Range Trading – it’s a strategy to incorporate in markets that moves down and up with no recognisable trend.

Breakout Trading – the best strategy to incorporate in the initial stages of a trend, but you need to define the support and resistance.

Pullback trading strategy – it allows you to buy low and sell high, provided that the price of the stock recuperates from a brief fall.

Timing in Long and Short Positions

As a trader, you need to take action at the right time, always to guarantee enormous profits. The most successful traders purchase stocks because they expect a profit from the sale, primarily through dividends and price rise – over months or even years. What this means is that you can take your time in buying as well.

In some cases, there are good reasons that trigger you to go short or long in stocks. It is always advisable to come up with reasons that would make you sell or buy a stock. Here, it’s not about the stock price fluctuations, precisely not the short term, but the crucial changes to a company that impacts the company’s growth in the long run.

For instance, the firm loses a major stakeholder, the manager starts taking the company in the wrong direction, a key rival emerges out of the blues, or even the investing thesis fails to work as planned. These are some of the factors that determine your timing.
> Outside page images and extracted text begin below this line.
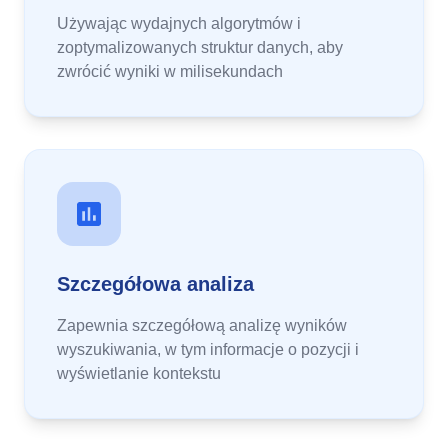
Używając wydajnych algorytmów i
zoptymalizowanych struktur danych, aby
zwrócić wyniki w milisekundach
Szczegółowa analiza
Zapewnia szczegółową analizę wyników
wyszukiwania, w tym informacje o pozycji i
wyświetlanie kontekstu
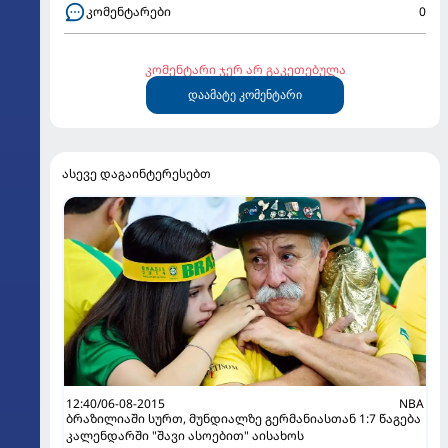
კომენტარები
0
კომენტარი ჯერ არ გაკეთებულა
დაამატე კომენტარი
ასევე დაგაინტერესებთ
12:40/06-08-2015
NBA
ბრაზილიაში სურთ, მუნდიალზე გერმანიასთან 1:7 წაგება
კალენდარში "შავი ასოებით" აისახოს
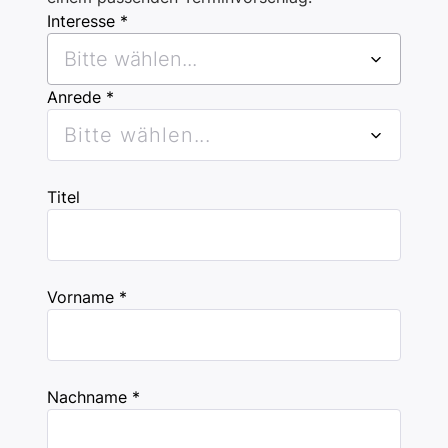
Interesse *
Bitte wählen...
Anrede *
Bitte wählen...
Titel
Vorname *
Nachname *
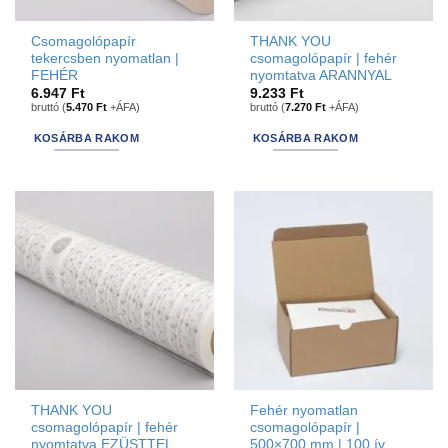
Csomagolópapír
THANK YOU
tekercsben nyomatlan |
csomagolópapír | fehér
FEHÉR
nyomtatva ARANNYAL
6.947
Ft
9.233
Ft
bruttó (
5.470
Ft
+ÁFA)
bruttó (
7.270
Ft
+ÁFA)
KOSÁRBA RAKOM
KOSÁRBA RAKOM
THANK YOU
Fehér nyomatlan
csomagolópapír | fehér
csomagolópapír |
nyomtatva EZÜSTTEL
500×700 mm | 100 ív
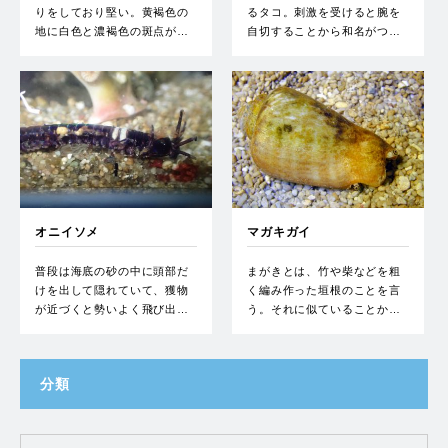
りをしており堅い。黄褐色の
るタコ。刺激を受けると腕を
地に白色と濃褐色の斑点が…
自切することから和名がつ…
オニイソメ
マガキガイ
普段は海底の砂の中に頭部だ
まがきとは、竹や柴などを粗
けを出して隠れていて、獲物
く編み作った垣根のことを言
が近づくと勢いよく飛び出…
う。それに似ていることか…
分類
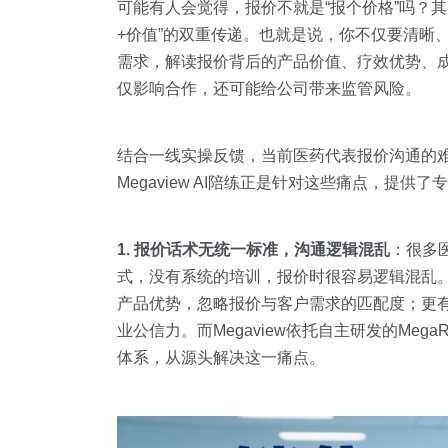
可能有人会觉得，报价不就是“报个价格”吗？
+价值”的双重传递。也就是说，你不仅要清晰
需求，解读报价背后的产品价值、疗效优势、
仅影响合作，还可能给公司带来监管风险。
结合一线实操反馈，当前医药代表报价沟通的
Megaview AI陪练正是针对这些痛点，提供
1. 报价话术无统一标准，沟通逻辑混乱
：很多
式，没有系统的培训，报价时很容易逻辑混乱
产品优势，忽略报价与客户需求的匹配度；更
业公信力。而Megaview依托自主研发的M
体系，从源头解决这一痛点。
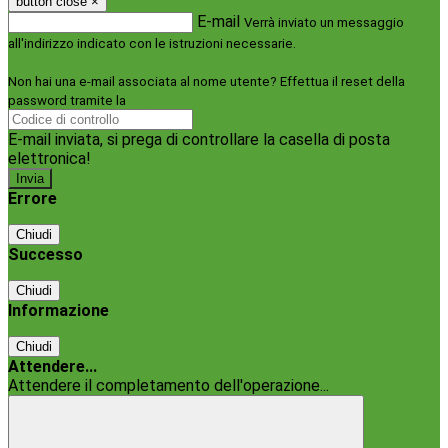
button close
×
E-mail
Verrà inviato un messaggio
all'indirizzo indicato con le istruzioni necessarie.
Non hai una e-mail associata al nome utente? Effettua il reset della
password tramite la
Login Spaggiari
E-mail inviata, si prega di controllare la casella di posta
elettronica!
Errore
Chiudi
Successo
Chiudi
Informazione
Chiudi
Attendere...
Attendere il completamento dell'operazione...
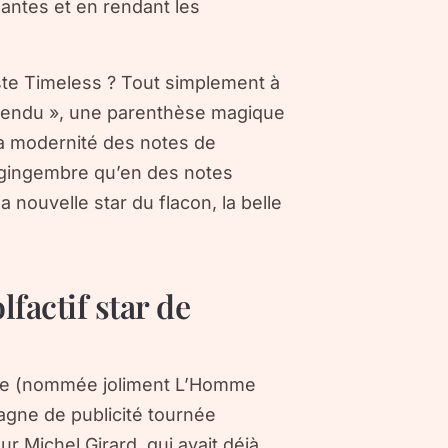
antes et en rendant les
ste Timeless ? Tout simplement à
pendu », une parenthèse magique
la modernité des notes de
e gingembre qu’en des notes
a nouvelle star du flacon, la belle
actif star de
ste (nommée joliment L’Homme
gne de publicité tournée
 Michel Girard, qui avait déjà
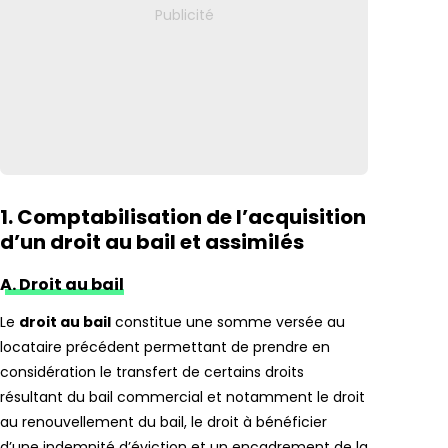
1. Comptabilisation de l’acquisition
d’un droit au bail et assimilés
A. Droit au bail
Le
droit au bail
constitue une somme versée au
locataire précédent permettant de prendre en
considération le transfert de certains droits
résultant du bail commercial et notamment le droit
au renouvellement du bail, le droit à bénéficier
d’une indemnité d’éviction et un encadrement de la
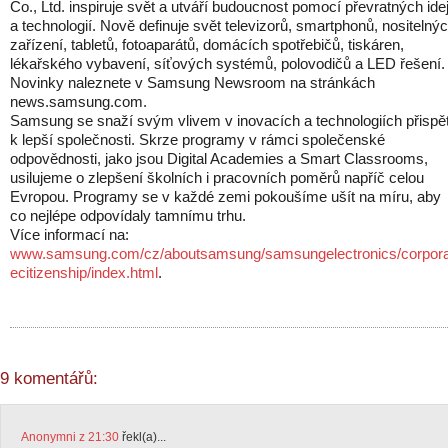
Co., Ltd. inspiruje svět a utváří budoucnost pomocí převratných idej
a technologií. Nově definuje svět televizorů, smartphonů, nositelný
zařízení, tabletů, fotoaparátů, domácích spotřebičů, tiskáren,
lékařského vybavení, síťových systémů, polovodičů a LED řešení.
Novinky naleznete v Samsung Newsroom na stránkách
news.samsung.com.
Samsung se snaží svým vlivem v inovacích a technologiích přispě
k lepší společnosti. Skrze programy v rámci společenské
odpovědnosti, jako jsou Digital Academies a Smart Classrooms,
usilujeme o zlepšení školních i pracovních poměrů napříč celou
Evropou. Programy se v každé zemi pokoušíme ušít na míru, aby
co nejlépe odpovídaly tamnímu trhu.
Více informací na:
www.samsung.com/cz/aboutsamsung/samsungelectronics/corpora
ecitizenship/index.html
.
9 komentářů:
Anonymni z 21:30
řekl(a)...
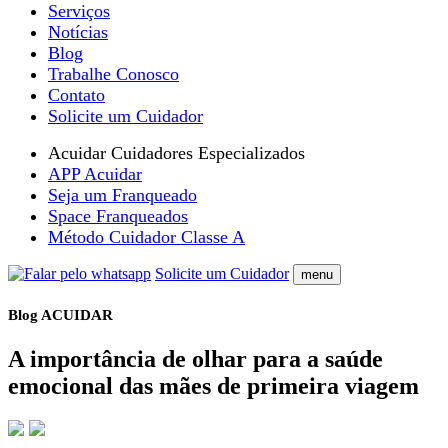
Serviços
Notícias
Blog
Trabalhe Conosco
Contato
Solicite um Cuidador
Acuidar Cuidadores Especializados
APP Acuidar
Seja um Franqueado
Space Franqueados
Método Cuidador Classe A
Solicite um Cuidador
menu
Blog ACUIDAR
A importância de olhar para a saúde
emocional das mães de primeira viagem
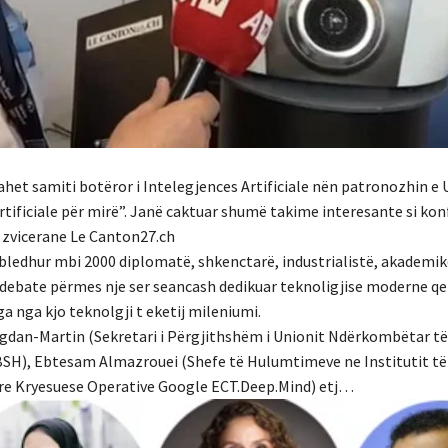
het samiti botëror i Intelegjences Artificiale nën patronozhin e 
ificiale për mirë”. Janë caktuar shumë takime interesante si ko
zvicerane Le Canton27.ch
bledhur mbi 2000 diplomatë, shkenctarë, industrialistë, akademik
en debate përmes nje ser seancash dedikuar teknoligjise moderne qe
a nga kjo teknolgji t eketij mileniumi.
ogdan-Martin (Sekretari i Përgjithshëm i Unionit Ndërkombëtar të
), Ebtesam Almazrouei (Shefe të Hulumtimeve ne Institutit të 
tare Kryesuese Operative Google ECT.Deep.Mind) etj…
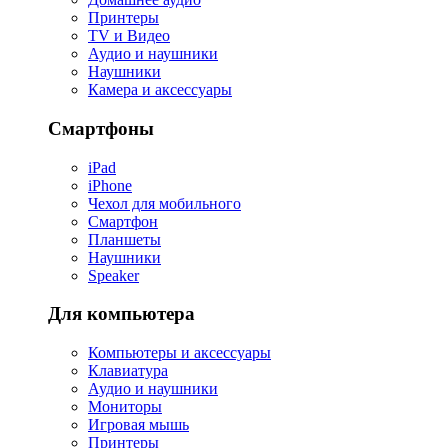
Принтеры
TV и Видео
Аудио и наушники
Наушники
Камера и аксессуары
Смартфоны
iPad
iPhone
Чехол для мобильного
Смартфон
Планшеты
Наушники
Speaker
Для компьютера
Компьютеры и аксессуары
Клавиатура
Аудио и наушники
Мониторы
Игровая мышь
Принтеры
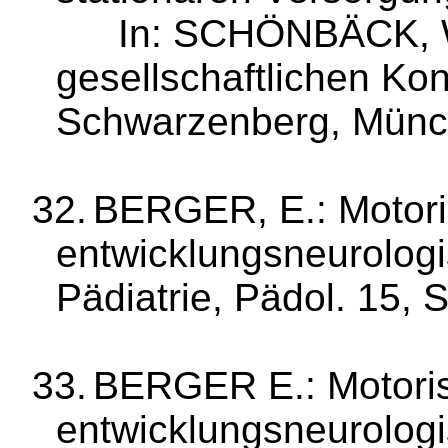
In: SCHÖNBÄCK, 
gesellschaftli­chen Kon
Schwarzenberg, Münc
32.
BERGER, E.: Motori
entwicklungs­neurologi
Pädiatrie,
Pädol
. 15, 
33.
BERGER E.: Motoris
entwicklungsneu­rologis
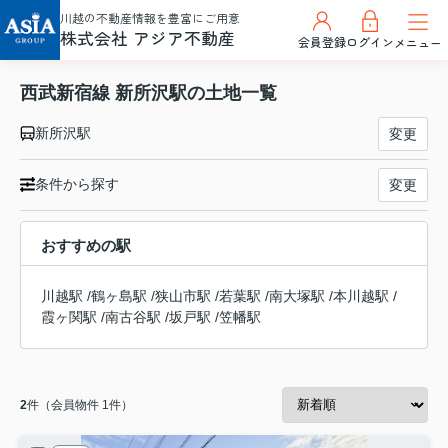
川越の不動産情報を豊富にご用意
株式会社 アジア不動産
会員登録
ログイン
メニュー
西武新宿線 新所沢駅の土地一覧
新所沢駅
変更
条件から探す
変更
おすすめの駅
川越駅
/
鶴ヶ島駅
/
狭山市駅
/
若葉駅
/
南大塚駅
/
本川越駅
/
霞ヶ関駅
/
南古谷駅
/
坂戸駅
/
笠幡駅
2
件（会員物件 1件）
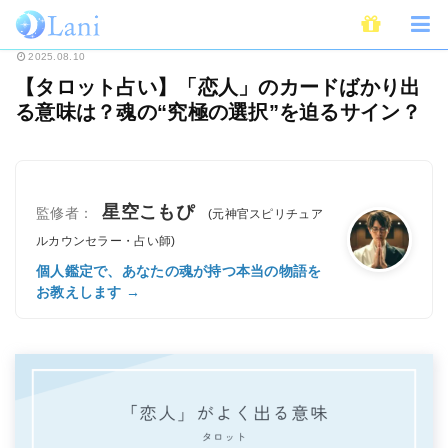
ホーム
未分類
【タロット占い】「恋人」のカードばかり出る意味は？魂の“
2025.08.10
【タロット占い】「恋人」のカードばかり出
る意味は？魂の“究極の選択”を迫るサイン？
星空こもぴ
監修者：
(元神官スピリチュア
ルカウンセラー・占い師)
個人鑑定で、あなたの魂が持つ本当の物語を
お教えします →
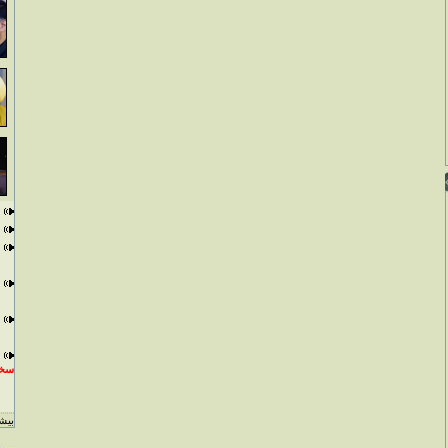
سخن
بيشت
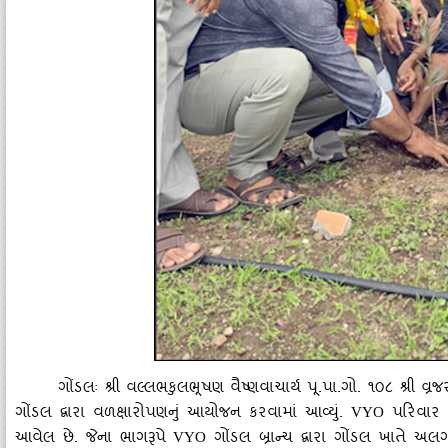
ગોંડલઃ શ્રી વલ્લભકુલભૂષણ વૈષ્‍ણવાચાર્ય પૂ.પા.ગો. ૧૦૮ શ્રી 
ગોંડલ દ્વારા વળક્ષારોપણનું આયોજન કરવામાં આવ્‍યું.
પરિવાર દ
VYO
આવેલ છે. જેના ભાગરૂપે
ગોંડલ બ્રાન્‍ચ દ્વારા ગોંડલ ખાતે અલગ
VYO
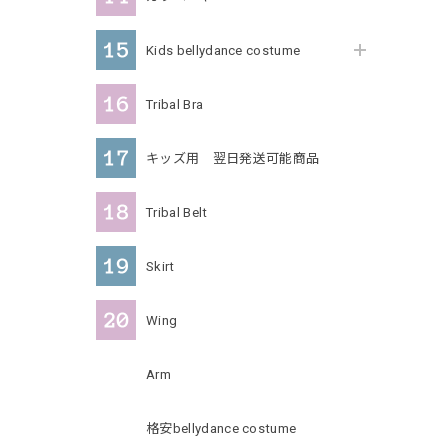
Kids bellydance costume
Tribal Bra
キッズ用 翌日発送可能商品
Tribal Belt
Skirt
Wing
Arm
格安bellydance costume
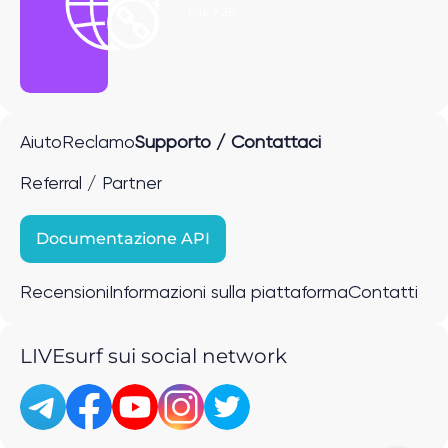
link P2P
Aiuto
Reclamo
Supporto / Contattaci
Referral / Partner
Documentazione API
Recensioni
Informazioni sulla piattaforma
Contatti
LIVEsurf sui social network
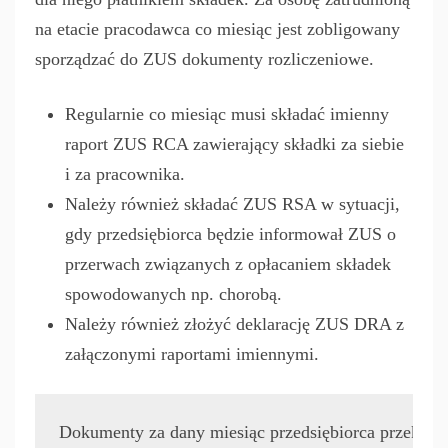
na etacie pracodawca co miesiąc jest zobligowany
sporządzać do ZUS dokumenty rozliczeniowe.
Regularnie co miesiąc musi składać imienny
raport ZUS RCA zawierający składki za siebie
i za pracownika.
Należy również składać ZUS RSA w sytuacji,
gdy przedsiębiorca będzie informował ZUS o
przerwach związanych z opłacaniem składek
spowodowanych np. chorobą.
Należy również złożyć deklarację ZUS DRA z
załączonymi raportami imiennymi.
Warnings with losing shorting CFD positions

In order to make profits when trading, you need to have several skills to enable you to enter into the market at the ideal time, locate the right risk vehicles, and exit the market before things get worse. Most traders fail or lose trades on the exiting stage part.

While exiting a trade at the appropriate period is not difficult, it necessitates close price action observation. Also, it would help if you searched for clues that foresee a huge-scale trend reversal. In addition to using the buy-and-hold strategy, you also need to include the exit timing mechanism to avoid losing trades regularly.